**Work instructions:** State only how many lines below include the word "Minutes".

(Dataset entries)
= Beginning of Section =

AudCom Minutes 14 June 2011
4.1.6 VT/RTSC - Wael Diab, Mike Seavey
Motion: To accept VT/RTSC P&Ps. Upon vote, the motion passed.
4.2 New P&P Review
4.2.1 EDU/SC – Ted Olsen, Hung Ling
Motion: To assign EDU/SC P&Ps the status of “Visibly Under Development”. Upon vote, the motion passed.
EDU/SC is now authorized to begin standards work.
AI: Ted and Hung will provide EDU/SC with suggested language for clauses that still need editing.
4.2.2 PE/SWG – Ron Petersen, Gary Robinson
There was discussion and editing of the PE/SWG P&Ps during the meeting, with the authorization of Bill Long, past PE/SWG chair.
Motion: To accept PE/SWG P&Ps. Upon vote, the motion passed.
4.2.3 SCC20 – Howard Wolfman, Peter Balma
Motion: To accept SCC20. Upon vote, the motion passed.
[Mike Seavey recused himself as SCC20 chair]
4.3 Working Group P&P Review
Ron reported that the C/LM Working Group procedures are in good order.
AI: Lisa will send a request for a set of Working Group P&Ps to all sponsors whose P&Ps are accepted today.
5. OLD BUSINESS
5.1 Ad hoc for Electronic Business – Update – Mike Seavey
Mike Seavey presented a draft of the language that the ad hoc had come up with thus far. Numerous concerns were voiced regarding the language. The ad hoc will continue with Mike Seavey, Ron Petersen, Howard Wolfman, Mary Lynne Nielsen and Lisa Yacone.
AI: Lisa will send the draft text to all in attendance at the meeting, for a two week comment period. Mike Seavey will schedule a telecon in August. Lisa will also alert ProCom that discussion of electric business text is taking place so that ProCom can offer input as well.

= End of Section =
= Beginning of Section =

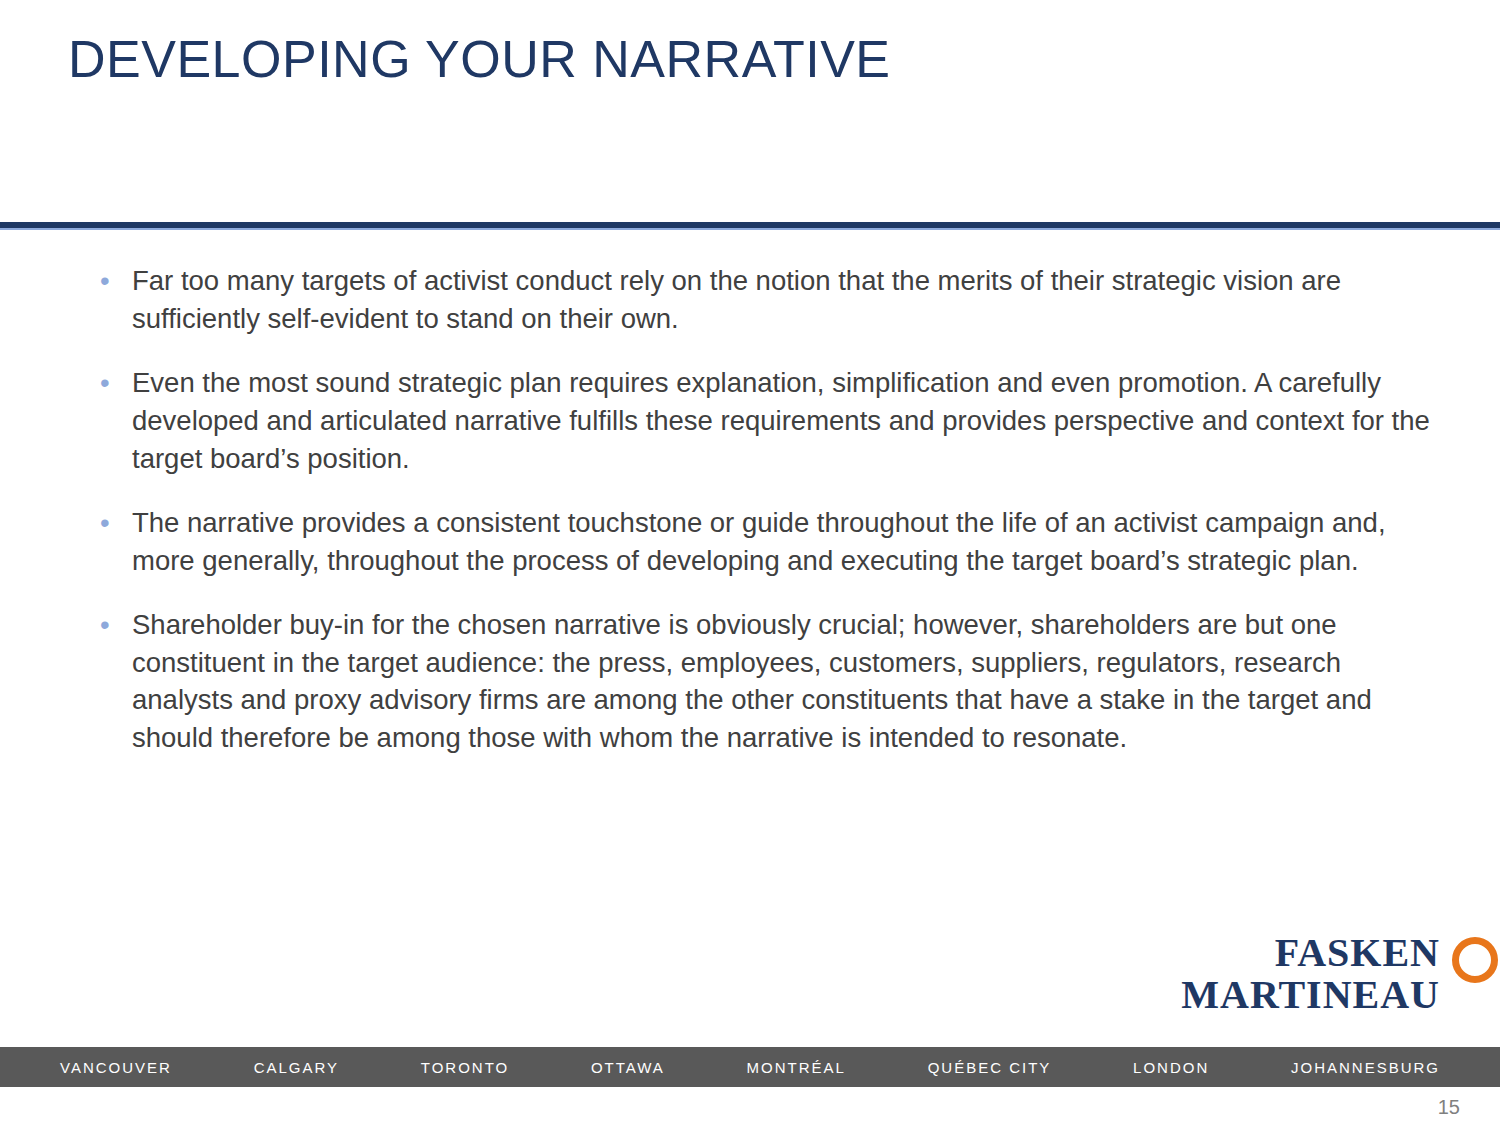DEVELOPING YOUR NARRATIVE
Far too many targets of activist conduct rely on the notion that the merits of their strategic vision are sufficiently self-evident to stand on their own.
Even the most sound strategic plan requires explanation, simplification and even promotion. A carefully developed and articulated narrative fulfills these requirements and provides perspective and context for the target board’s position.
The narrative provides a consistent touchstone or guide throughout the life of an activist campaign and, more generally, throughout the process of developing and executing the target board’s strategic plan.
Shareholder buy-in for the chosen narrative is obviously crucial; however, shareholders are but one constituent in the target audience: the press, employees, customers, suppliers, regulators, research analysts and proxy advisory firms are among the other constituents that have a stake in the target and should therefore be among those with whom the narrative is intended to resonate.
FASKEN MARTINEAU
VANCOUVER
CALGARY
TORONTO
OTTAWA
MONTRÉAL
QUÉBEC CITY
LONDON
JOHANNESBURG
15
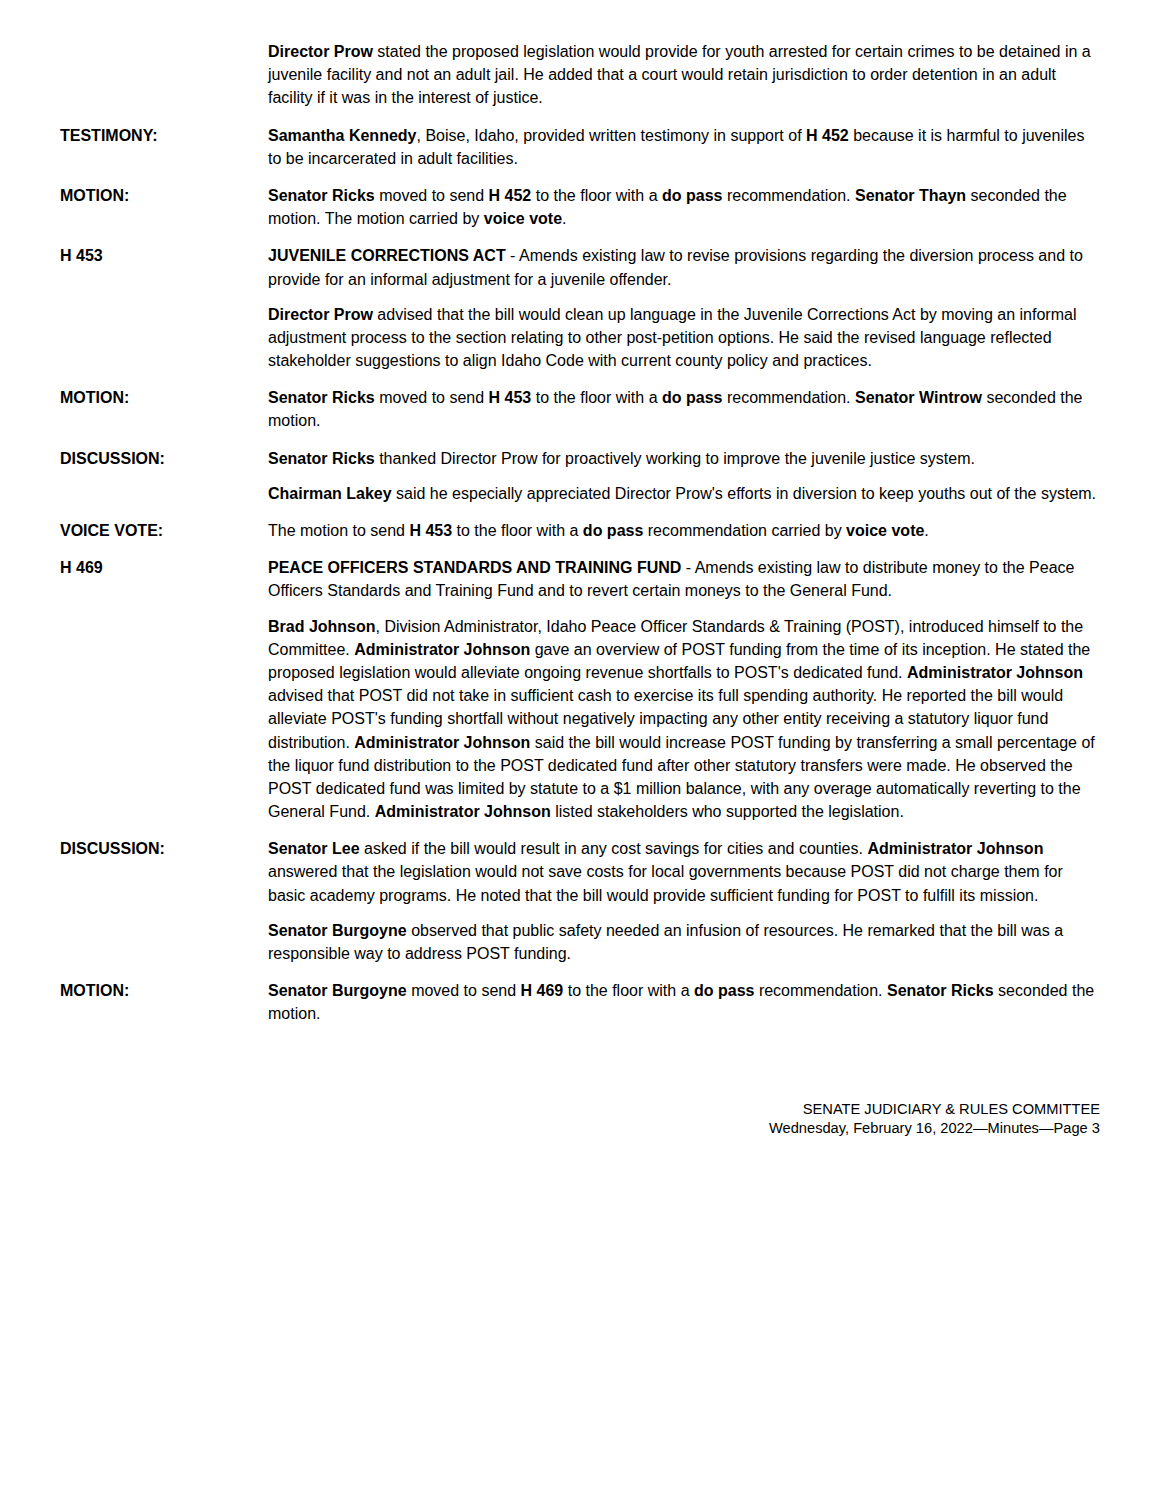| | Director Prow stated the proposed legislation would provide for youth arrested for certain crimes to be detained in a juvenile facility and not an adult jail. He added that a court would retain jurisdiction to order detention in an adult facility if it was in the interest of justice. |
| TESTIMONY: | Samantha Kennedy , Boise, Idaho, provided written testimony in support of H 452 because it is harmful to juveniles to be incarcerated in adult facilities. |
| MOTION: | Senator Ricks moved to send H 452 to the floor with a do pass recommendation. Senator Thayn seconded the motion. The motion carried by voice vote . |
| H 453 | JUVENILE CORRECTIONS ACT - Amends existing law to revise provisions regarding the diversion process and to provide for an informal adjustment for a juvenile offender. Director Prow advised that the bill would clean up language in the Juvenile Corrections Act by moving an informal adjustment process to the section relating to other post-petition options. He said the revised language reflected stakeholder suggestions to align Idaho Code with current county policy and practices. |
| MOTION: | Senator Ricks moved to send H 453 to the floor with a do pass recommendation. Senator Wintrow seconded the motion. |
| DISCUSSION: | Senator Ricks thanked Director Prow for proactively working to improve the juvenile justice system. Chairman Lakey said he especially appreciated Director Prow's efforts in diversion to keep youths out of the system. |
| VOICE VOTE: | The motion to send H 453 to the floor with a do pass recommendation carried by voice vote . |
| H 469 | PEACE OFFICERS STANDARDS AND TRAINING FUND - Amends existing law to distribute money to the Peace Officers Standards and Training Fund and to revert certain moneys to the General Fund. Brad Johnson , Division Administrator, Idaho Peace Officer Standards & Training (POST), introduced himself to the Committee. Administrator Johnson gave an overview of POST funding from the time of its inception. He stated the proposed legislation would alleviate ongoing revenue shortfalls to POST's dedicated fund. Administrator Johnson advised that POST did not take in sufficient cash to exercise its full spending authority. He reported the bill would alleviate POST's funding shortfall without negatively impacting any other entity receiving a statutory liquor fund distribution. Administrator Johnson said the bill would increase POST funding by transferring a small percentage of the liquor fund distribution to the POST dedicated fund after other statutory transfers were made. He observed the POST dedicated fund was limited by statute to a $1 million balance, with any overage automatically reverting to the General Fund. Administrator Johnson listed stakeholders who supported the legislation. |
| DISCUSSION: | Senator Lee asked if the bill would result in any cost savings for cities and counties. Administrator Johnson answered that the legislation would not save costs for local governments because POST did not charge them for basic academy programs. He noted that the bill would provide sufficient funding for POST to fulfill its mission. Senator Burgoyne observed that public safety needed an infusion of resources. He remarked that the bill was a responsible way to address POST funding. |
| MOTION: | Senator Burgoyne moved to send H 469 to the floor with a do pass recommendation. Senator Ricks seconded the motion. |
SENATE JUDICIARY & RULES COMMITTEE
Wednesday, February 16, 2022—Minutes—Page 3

= End of Section =

**Written solution:** 2